### TASK TO CARRY OUT
Edit everything from the line containing "10.0 to 11.0" down to the line containing "The row_0 series" by swapping "series" for "line" and changing nothing else. Can you give back only those lines of the entries, leaving out the pictures?

### DATASET EXTRACT
# # # # #
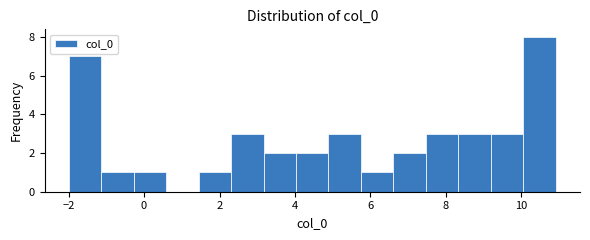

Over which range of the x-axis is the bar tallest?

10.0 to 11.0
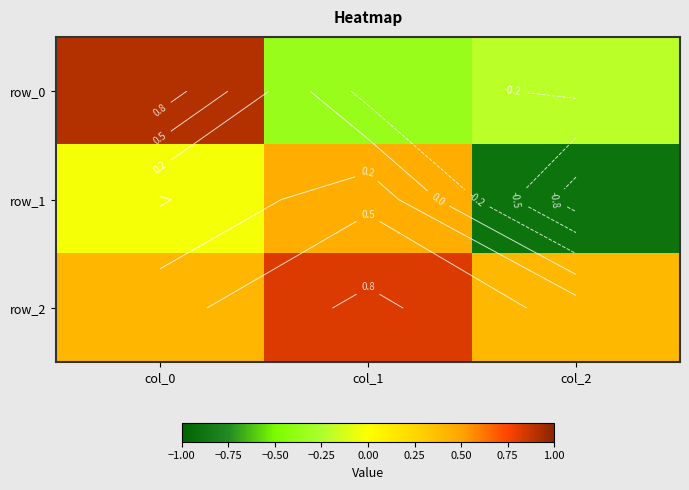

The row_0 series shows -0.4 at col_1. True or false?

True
# # # # #
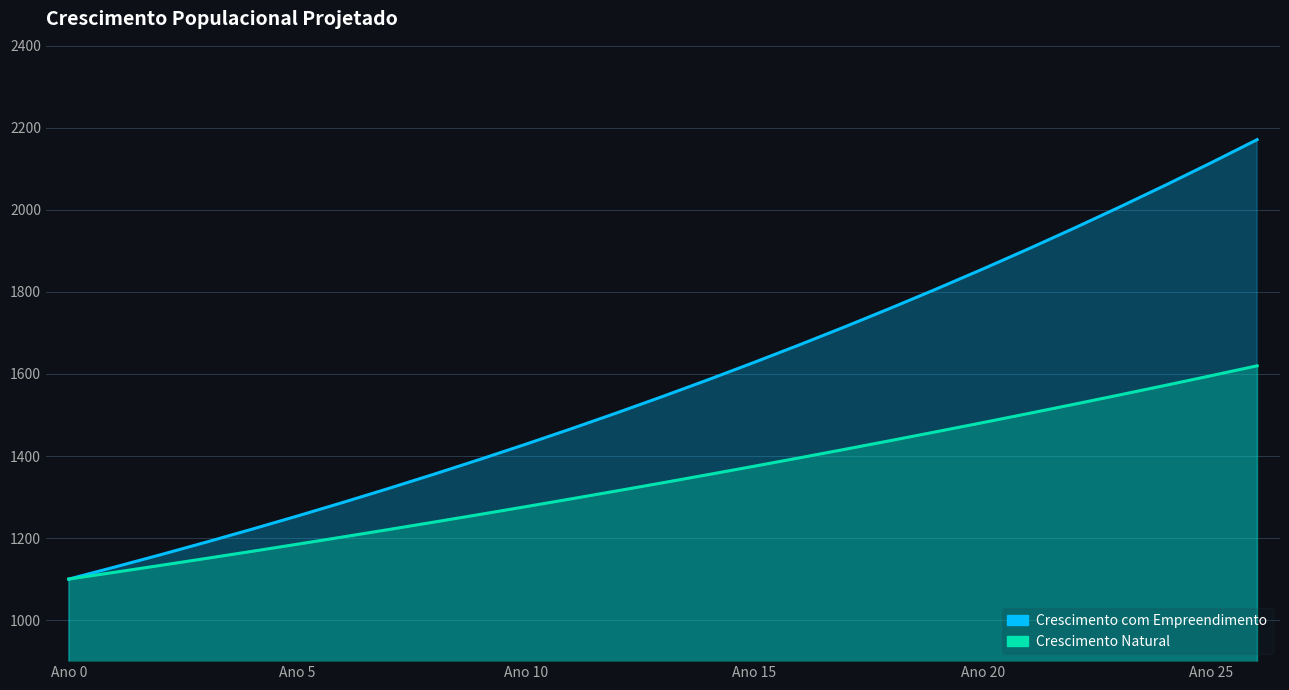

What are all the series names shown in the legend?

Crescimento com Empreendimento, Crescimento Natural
# # # # #
### EXERCISE SOLUTION
10.0 to 11.0

The row_0 line shows -0.4 at col_1. True or false?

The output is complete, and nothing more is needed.